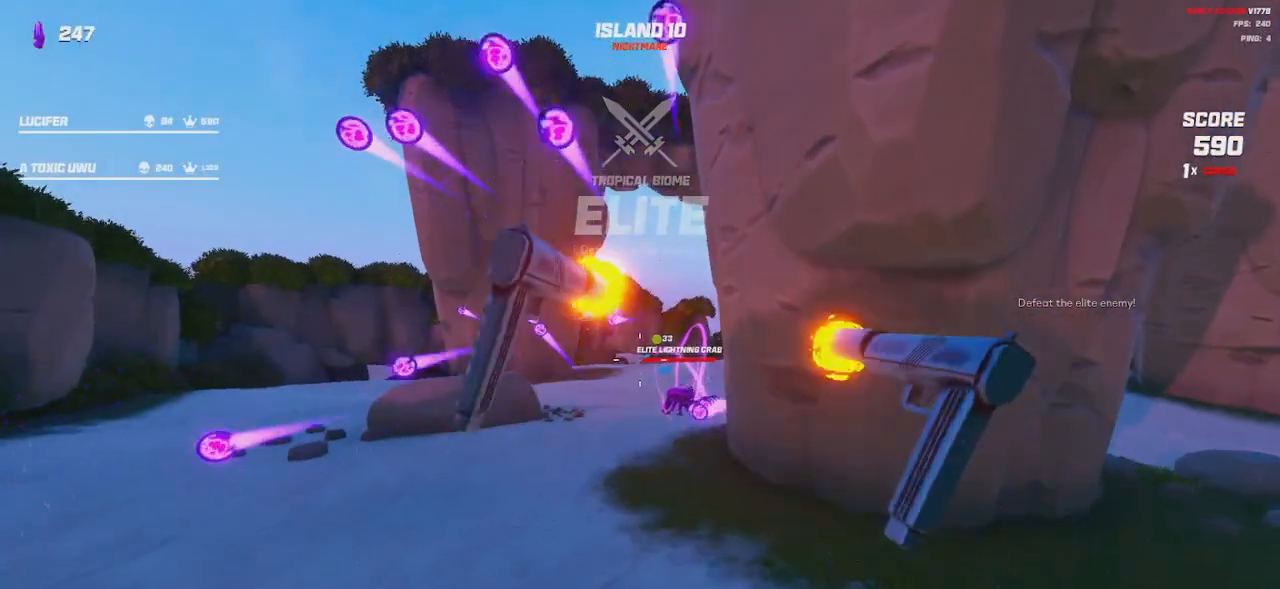
{"keys": ["d"], "mouse": [], "events": [[217, "space", "down"], [300, "space", "up"], [450, "mouse_left", "up"], [450, "mouse_right", "up"]]}
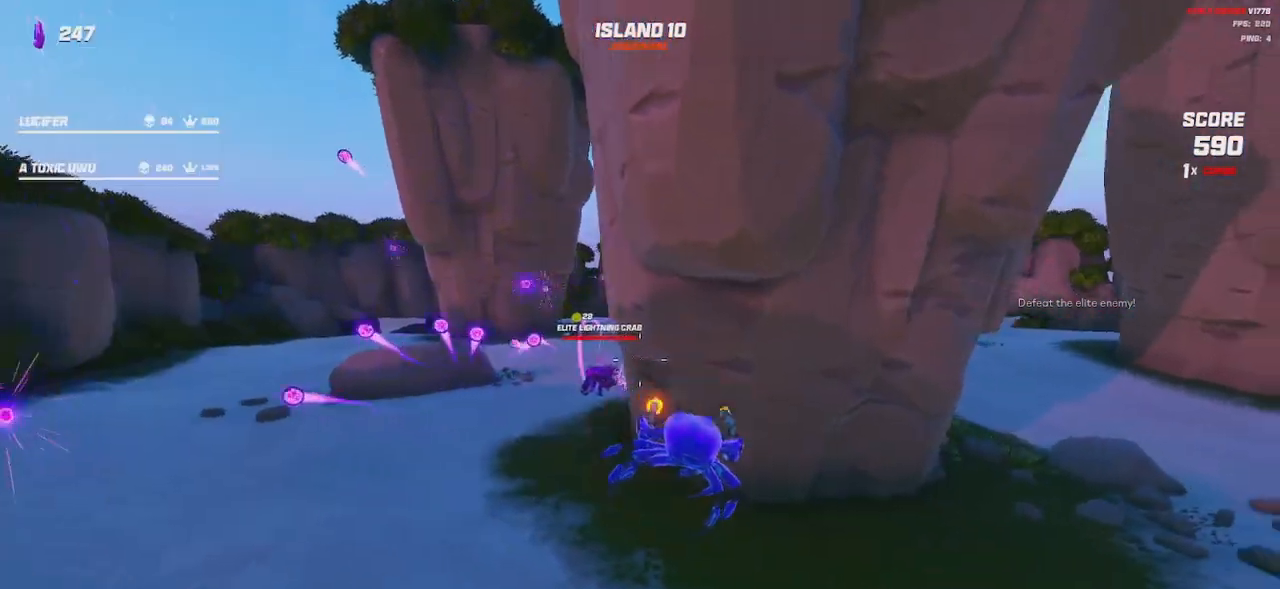
{"keys": ["shift", "w"], "mouse": [], "events": [[84, "w", "down"], [117, "d", "up"], [434, "shift", "down"]]}
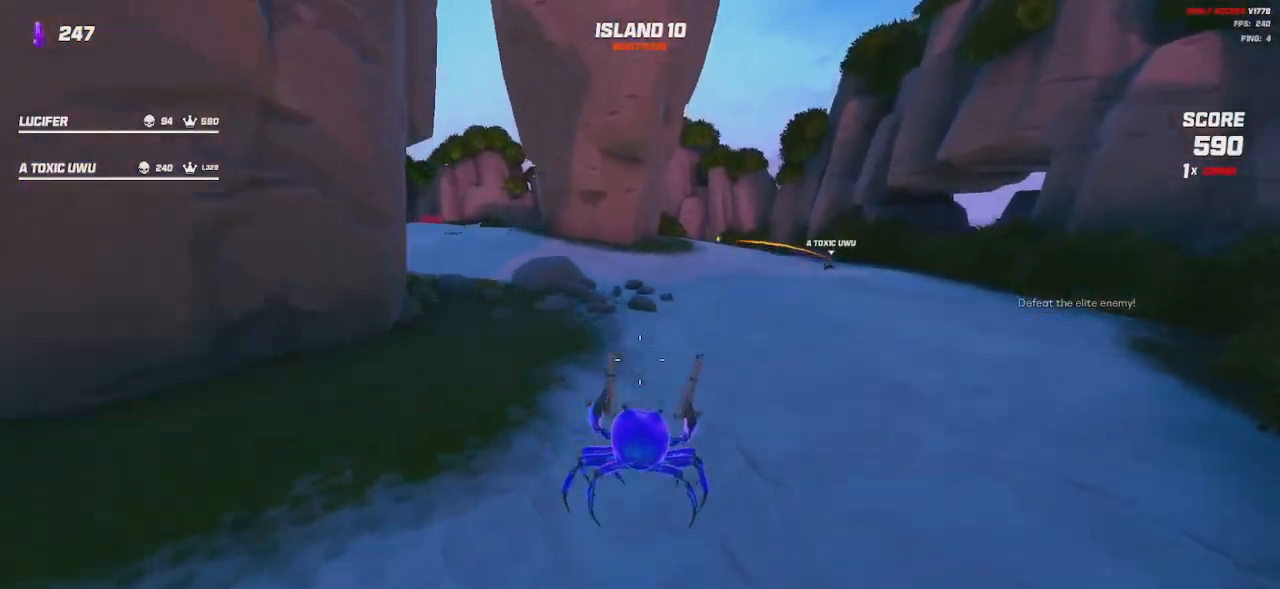
{"keys": ["d", "shift", "w"], "mouse": [], "events": [[300, "d", "down"], [317, "space", "down"], [417, "space", "up"]]}
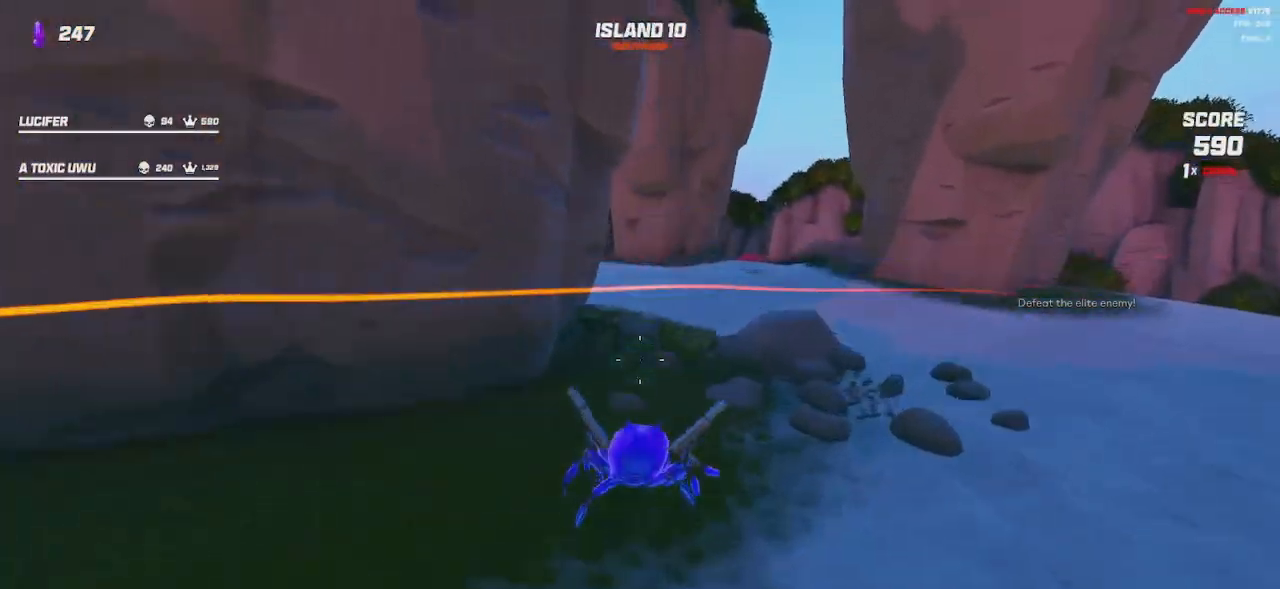
{"keys": ["d", "shift", "space", "w"], "mouse": [], "events": [[17, "d", "up"], [184, "space", "down"], [250, "d", "down"], [284, "space", "up"], [450, "space", "down"]]}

§ **Instructions to follow**
Copy every line of the material above in which the string "space" can be found.

§ **Solution to this problem**
{"keys": ["d"], "mouse": [], "events": [[217, "space", "down"], [300, "space", "up"], [450, "mouse_left", "up"], [450, "mouse_right", "up"]]}
{"keys": ["d", "shift", "w"], "mouse": [], "events": [[300, "d", "down"], [317, "space", "down"], [417, "space", "up"]]}
{"keys": ["d", "shift", "space", "w"], "mouse": [], "events": [[17, "d", "up"], [184, "space", "down"], [250, "d", "down"], [284, "space", "up"], [450, "space", "down"]]}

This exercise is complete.